● AIM
In the entries below, turn everything from the line containing "scientific name: Pararge Lasiommata megera" down to the line containing "family: Cervidae", both lines included, into a numbered list with blank lines left out. Include only those lines.

● THE RECORDS
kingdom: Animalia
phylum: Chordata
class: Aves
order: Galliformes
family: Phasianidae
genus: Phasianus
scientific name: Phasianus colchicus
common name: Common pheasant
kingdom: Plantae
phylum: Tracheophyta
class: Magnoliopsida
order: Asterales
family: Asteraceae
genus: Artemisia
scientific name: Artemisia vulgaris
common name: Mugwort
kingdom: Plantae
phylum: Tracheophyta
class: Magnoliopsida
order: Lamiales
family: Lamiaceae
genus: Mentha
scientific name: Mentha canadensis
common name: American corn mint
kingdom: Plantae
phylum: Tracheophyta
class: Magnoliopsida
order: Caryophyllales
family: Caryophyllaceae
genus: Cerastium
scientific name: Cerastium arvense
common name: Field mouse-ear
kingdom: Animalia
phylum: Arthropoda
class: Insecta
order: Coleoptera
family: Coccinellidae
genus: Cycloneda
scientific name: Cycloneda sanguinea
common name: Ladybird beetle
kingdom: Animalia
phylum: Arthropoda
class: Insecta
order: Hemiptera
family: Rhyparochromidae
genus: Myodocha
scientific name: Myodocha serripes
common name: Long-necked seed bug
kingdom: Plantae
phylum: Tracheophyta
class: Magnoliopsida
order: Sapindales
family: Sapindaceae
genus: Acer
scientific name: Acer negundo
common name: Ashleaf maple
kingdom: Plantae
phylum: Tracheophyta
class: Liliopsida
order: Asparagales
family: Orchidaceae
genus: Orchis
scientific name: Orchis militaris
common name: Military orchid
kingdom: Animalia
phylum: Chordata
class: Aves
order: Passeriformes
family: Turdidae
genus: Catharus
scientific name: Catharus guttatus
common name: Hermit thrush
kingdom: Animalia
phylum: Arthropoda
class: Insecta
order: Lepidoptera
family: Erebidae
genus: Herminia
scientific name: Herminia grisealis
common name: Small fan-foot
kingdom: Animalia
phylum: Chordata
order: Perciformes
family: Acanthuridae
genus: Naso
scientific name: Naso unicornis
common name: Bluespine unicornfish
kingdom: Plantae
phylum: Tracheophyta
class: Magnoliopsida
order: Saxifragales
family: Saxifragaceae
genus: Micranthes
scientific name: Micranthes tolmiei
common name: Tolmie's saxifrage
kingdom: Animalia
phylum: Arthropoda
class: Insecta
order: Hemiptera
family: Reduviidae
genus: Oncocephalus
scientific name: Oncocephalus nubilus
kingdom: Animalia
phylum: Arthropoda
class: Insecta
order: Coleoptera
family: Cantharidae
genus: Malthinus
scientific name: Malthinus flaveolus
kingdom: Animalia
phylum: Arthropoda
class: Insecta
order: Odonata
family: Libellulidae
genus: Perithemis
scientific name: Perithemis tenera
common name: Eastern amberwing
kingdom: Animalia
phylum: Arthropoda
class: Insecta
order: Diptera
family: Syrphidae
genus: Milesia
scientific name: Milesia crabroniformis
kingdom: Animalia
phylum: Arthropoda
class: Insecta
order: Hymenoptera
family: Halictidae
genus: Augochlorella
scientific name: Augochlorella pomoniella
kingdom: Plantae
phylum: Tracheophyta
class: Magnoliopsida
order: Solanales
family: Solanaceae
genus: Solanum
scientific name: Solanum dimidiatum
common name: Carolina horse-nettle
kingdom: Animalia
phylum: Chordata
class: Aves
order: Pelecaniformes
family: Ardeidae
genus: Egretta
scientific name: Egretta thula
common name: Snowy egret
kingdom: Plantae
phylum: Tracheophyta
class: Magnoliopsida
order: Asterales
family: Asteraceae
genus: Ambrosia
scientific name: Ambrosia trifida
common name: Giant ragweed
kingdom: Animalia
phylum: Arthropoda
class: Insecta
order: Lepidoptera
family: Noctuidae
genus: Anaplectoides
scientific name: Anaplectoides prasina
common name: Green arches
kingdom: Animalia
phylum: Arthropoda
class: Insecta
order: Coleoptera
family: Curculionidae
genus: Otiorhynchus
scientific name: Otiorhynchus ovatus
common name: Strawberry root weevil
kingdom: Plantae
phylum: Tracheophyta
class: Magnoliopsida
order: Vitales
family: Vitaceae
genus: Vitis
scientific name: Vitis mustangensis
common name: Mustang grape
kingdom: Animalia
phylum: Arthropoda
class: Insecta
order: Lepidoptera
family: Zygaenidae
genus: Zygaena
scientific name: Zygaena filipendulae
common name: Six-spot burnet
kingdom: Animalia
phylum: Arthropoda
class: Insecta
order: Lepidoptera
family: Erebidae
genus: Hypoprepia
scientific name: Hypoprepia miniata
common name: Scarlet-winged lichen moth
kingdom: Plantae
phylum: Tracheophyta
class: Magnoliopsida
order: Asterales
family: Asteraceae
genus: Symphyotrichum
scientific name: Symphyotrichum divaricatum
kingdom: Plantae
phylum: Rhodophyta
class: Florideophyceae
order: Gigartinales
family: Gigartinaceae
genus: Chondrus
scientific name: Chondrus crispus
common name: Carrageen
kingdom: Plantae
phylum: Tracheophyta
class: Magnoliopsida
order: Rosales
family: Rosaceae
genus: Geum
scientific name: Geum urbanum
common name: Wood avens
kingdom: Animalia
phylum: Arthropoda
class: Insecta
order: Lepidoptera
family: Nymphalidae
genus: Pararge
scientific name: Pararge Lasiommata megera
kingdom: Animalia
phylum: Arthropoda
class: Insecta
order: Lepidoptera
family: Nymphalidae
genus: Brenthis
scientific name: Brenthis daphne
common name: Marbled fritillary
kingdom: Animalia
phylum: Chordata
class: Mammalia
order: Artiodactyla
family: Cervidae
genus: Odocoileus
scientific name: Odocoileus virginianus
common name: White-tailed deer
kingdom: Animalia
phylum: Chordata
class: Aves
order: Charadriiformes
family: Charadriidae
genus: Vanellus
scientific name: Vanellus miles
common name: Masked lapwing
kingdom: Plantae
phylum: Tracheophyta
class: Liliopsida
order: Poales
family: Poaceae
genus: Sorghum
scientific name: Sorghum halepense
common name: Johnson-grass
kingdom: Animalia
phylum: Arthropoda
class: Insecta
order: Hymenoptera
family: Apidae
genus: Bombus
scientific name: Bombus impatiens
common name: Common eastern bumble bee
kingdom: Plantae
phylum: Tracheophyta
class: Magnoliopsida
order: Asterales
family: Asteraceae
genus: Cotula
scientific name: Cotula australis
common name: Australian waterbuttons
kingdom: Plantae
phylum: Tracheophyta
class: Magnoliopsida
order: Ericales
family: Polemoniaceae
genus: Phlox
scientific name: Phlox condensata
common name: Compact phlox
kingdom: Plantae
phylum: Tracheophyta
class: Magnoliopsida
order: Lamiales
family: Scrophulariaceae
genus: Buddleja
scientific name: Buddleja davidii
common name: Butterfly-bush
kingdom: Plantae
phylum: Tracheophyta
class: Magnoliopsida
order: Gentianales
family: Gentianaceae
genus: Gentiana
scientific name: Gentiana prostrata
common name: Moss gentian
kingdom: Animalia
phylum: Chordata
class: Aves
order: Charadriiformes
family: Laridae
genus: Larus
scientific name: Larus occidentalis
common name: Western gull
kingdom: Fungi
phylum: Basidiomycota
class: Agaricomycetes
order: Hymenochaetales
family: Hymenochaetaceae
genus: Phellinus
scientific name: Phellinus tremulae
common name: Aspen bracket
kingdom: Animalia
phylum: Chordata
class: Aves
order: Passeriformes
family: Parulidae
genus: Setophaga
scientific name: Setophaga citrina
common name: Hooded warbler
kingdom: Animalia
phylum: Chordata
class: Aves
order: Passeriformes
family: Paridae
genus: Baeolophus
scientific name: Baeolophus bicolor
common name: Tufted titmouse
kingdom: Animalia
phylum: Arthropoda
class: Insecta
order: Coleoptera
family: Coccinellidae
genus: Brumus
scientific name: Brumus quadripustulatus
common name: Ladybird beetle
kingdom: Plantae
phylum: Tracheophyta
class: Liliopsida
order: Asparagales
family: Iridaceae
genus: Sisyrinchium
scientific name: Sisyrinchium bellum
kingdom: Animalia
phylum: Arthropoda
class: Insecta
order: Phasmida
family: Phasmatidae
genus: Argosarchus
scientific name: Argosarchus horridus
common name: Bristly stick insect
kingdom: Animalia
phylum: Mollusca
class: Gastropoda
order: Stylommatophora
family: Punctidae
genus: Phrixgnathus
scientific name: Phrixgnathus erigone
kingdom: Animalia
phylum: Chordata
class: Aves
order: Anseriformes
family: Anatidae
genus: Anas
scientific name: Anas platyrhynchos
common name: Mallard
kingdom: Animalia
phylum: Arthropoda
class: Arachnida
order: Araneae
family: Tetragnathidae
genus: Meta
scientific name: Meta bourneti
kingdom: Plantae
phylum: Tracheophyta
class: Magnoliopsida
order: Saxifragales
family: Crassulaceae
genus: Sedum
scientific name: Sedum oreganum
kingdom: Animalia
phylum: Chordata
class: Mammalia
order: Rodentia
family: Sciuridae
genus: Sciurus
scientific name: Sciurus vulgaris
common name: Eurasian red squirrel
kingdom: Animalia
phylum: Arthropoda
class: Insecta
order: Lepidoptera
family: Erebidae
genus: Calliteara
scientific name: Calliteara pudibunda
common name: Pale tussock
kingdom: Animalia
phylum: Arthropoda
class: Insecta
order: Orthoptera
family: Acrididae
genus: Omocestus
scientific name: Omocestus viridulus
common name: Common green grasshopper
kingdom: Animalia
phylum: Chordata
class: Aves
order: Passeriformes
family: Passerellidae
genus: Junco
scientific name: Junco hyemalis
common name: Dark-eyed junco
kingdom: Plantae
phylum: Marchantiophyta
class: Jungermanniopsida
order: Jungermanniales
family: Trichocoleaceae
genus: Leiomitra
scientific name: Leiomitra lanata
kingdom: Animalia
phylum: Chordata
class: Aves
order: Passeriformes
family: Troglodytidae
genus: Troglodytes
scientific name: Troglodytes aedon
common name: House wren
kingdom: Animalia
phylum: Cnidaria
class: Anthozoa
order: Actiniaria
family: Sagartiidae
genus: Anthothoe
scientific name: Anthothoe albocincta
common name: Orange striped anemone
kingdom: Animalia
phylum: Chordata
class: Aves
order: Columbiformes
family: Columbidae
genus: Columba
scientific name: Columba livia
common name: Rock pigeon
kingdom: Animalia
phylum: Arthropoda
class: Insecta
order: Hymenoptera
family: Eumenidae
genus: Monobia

● WRITTEN SOLUTION
1. scientific name: Pararge Lasiommata megera
2. kingdom: Animalia
3. phylum: Arthropoda
4. class: Insecta
5. order: Lepidoptera
6. family: Nymphalidae
7. genus: Brenthis
8. scientific name: Brenthis daphne
9. common name: Marbled fritillary
10. kingdom: Animalia
11. phylum: Chordata
12. class: Mammalia
13. order: Artiodactyla
14. family: Cervidae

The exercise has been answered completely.